Argentine journalist (born 1987)

Nieves Zuberbühler (born 1987) is an Argentine journalist, reporter, and producer. She worked as an associate producer for 60 Minutes, where she interviewed the last surviving prosecutor from the Nuremberg trials, before working as a correspondent for Argentine news channel Todo Noticias. Zuberbühler is a recipient of a News & Documentary Emmy Award.

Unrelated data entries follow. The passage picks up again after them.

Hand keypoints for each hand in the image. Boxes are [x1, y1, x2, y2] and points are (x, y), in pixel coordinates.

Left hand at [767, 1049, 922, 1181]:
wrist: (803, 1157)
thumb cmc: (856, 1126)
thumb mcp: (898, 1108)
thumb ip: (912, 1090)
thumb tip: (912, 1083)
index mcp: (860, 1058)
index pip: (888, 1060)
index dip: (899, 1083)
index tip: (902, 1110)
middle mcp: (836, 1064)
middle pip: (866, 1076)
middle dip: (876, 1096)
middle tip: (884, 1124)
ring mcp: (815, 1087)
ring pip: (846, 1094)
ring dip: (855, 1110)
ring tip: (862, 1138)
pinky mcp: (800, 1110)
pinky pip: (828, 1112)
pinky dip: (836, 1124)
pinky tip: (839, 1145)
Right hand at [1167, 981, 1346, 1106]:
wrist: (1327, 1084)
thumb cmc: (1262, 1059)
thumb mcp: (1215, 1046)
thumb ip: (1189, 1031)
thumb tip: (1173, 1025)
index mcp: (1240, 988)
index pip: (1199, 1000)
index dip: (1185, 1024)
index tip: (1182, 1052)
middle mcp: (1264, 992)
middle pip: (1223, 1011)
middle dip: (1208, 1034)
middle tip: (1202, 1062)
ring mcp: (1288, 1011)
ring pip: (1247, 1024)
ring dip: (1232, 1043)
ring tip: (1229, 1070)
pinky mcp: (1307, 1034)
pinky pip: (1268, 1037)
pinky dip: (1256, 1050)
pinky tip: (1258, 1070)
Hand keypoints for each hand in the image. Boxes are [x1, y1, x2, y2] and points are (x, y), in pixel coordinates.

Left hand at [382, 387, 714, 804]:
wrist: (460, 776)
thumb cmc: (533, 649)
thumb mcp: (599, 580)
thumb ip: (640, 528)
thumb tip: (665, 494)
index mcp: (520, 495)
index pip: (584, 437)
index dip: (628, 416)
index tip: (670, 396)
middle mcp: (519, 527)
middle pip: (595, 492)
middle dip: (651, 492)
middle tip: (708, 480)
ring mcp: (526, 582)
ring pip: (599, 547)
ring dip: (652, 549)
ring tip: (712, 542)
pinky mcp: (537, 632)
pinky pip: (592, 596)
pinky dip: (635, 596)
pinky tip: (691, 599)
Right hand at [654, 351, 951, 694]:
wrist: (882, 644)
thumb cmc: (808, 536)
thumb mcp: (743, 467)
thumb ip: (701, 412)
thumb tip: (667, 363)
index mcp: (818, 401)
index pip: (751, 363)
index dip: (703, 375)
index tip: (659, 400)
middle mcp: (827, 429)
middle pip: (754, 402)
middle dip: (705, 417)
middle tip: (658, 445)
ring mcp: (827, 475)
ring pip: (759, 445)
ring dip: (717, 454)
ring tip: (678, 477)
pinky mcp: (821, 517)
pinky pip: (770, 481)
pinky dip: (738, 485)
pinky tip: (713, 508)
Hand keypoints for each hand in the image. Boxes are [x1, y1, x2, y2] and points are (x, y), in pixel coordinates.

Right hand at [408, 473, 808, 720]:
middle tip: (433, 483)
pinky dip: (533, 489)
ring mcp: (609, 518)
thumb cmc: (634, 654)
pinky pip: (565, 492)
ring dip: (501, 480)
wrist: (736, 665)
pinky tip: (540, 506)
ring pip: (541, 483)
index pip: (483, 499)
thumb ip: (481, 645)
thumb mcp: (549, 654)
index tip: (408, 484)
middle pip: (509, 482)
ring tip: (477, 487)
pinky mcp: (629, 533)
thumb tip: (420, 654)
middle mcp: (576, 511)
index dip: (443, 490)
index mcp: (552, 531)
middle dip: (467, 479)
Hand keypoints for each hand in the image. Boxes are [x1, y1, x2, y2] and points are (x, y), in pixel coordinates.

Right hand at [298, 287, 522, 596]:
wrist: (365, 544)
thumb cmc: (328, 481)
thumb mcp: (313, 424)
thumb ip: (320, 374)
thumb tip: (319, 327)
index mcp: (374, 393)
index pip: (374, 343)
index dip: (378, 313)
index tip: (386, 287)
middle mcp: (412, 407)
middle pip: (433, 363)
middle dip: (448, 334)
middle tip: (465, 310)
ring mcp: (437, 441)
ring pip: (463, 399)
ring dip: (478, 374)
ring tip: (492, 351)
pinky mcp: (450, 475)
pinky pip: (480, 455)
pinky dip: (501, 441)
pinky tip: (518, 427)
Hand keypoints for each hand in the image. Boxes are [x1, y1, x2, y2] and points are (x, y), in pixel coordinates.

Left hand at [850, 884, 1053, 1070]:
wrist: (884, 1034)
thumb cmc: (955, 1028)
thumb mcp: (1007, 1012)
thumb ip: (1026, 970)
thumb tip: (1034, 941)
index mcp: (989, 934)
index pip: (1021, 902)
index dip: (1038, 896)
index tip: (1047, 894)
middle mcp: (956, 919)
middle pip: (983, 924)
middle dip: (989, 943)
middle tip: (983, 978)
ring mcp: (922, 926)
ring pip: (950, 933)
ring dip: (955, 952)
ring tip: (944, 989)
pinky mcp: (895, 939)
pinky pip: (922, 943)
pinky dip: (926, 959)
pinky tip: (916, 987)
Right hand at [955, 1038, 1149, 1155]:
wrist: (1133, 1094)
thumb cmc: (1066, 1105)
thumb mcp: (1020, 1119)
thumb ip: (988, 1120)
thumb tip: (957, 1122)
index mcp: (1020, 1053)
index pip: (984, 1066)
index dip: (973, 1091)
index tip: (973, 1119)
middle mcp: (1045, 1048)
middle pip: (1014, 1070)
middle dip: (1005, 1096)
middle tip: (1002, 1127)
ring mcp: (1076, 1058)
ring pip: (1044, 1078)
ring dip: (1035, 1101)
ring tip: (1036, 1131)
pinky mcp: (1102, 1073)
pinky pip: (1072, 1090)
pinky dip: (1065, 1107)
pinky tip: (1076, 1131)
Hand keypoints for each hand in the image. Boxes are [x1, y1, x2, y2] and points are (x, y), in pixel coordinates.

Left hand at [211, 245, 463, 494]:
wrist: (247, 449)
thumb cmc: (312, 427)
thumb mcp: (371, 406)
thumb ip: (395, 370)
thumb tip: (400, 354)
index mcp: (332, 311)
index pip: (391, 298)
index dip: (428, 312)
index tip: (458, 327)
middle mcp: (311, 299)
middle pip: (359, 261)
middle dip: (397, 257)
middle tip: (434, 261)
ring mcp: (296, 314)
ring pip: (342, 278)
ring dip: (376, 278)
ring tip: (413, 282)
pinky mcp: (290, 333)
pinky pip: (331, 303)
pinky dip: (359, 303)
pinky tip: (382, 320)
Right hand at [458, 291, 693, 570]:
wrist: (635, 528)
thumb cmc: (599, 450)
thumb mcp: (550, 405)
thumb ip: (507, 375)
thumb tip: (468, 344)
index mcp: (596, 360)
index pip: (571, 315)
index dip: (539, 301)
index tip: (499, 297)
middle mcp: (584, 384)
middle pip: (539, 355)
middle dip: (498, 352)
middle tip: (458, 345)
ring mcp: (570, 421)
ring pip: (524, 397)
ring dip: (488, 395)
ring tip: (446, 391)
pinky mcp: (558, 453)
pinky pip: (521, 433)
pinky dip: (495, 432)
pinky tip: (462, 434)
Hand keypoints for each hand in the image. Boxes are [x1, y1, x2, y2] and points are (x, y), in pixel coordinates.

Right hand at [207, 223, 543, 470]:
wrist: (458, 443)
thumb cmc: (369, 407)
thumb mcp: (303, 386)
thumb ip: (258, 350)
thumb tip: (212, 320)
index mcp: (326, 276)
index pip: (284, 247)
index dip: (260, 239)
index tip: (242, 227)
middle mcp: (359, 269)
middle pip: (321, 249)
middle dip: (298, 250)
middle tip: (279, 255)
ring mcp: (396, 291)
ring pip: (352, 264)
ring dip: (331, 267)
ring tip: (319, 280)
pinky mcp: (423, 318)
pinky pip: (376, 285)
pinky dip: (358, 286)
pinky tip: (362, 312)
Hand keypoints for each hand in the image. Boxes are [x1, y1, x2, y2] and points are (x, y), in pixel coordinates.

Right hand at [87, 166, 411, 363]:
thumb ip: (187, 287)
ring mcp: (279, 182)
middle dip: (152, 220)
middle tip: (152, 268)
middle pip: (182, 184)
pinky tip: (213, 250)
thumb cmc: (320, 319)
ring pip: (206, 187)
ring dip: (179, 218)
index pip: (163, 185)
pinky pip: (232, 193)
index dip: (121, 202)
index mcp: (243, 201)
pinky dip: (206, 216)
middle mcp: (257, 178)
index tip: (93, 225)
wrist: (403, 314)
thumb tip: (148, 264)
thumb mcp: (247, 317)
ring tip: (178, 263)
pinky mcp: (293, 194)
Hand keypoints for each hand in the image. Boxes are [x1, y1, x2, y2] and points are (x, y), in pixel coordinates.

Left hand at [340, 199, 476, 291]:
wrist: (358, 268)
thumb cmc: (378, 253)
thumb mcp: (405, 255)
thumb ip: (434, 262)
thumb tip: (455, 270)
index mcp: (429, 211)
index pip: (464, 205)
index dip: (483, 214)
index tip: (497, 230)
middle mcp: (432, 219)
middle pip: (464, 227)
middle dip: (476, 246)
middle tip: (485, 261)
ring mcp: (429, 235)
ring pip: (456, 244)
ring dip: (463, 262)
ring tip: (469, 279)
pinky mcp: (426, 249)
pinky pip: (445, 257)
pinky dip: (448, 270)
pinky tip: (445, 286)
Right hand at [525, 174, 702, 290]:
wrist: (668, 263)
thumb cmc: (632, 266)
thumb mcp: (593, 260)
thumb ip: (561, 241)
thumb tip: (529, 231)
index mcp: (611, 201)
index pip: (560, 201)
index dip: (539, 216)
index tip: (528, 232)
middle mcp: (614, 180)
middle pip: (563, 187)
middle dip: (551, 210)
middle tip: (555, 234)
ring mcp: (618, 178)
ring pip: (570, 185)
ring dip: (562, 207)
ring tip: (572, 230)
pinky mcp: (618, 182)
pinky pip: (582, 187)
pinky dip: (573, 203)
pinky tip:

== Early life and education ==
Zuberbühler was born in Buenos Aires, Argentina in 1987 to Ignacio Zuberbühler and Marina Blaquier. Zuberbühler is a cousin of socialites Concepción Cochrane Blaquier and Delfina Blaquier. Her mother's family, the Blaquiers, are one of the wealthiest families in Argentina. She was educated at Northlands School and attended undergraduate studies at Austral University. She earned a master's degree in journalism and international relations at New York University.

== Career ==
Zuberbühler works as a journalist, news reporter, and producer. She was the recipient of a News & Documentary Emmy Award. In March 2016, as an associate producer for 60 Minutes, she interviewed the last surviving prosecutor from the Nuremberg trials. She began working for 60 Minutes in 2012 as an intern, when she proposed covering a story about young police informants in drug cases getting killed. Prior to working at 60 Minutes she was an intern at CBS. Since 2020, she works in the Argentine news channel, Todo Noticias, as a correspondent in New York.

== Personal life ==
A member of the Santo Domingo family by marriage, she is the wife of Colombian-American billionaire Julio Mario Santo Domingo III. Her husband is the brother of Tatiana Santo Domingo and son of Julio Mario Santo Domingo Jr. They were married in a civil ceremony in 2015. They married in a Catholic ceremony at the Church of the Visitation of the Blessed Virgin Mary in Red Hook, Brooklyn in October 2016. In 2017 she and her husband separated.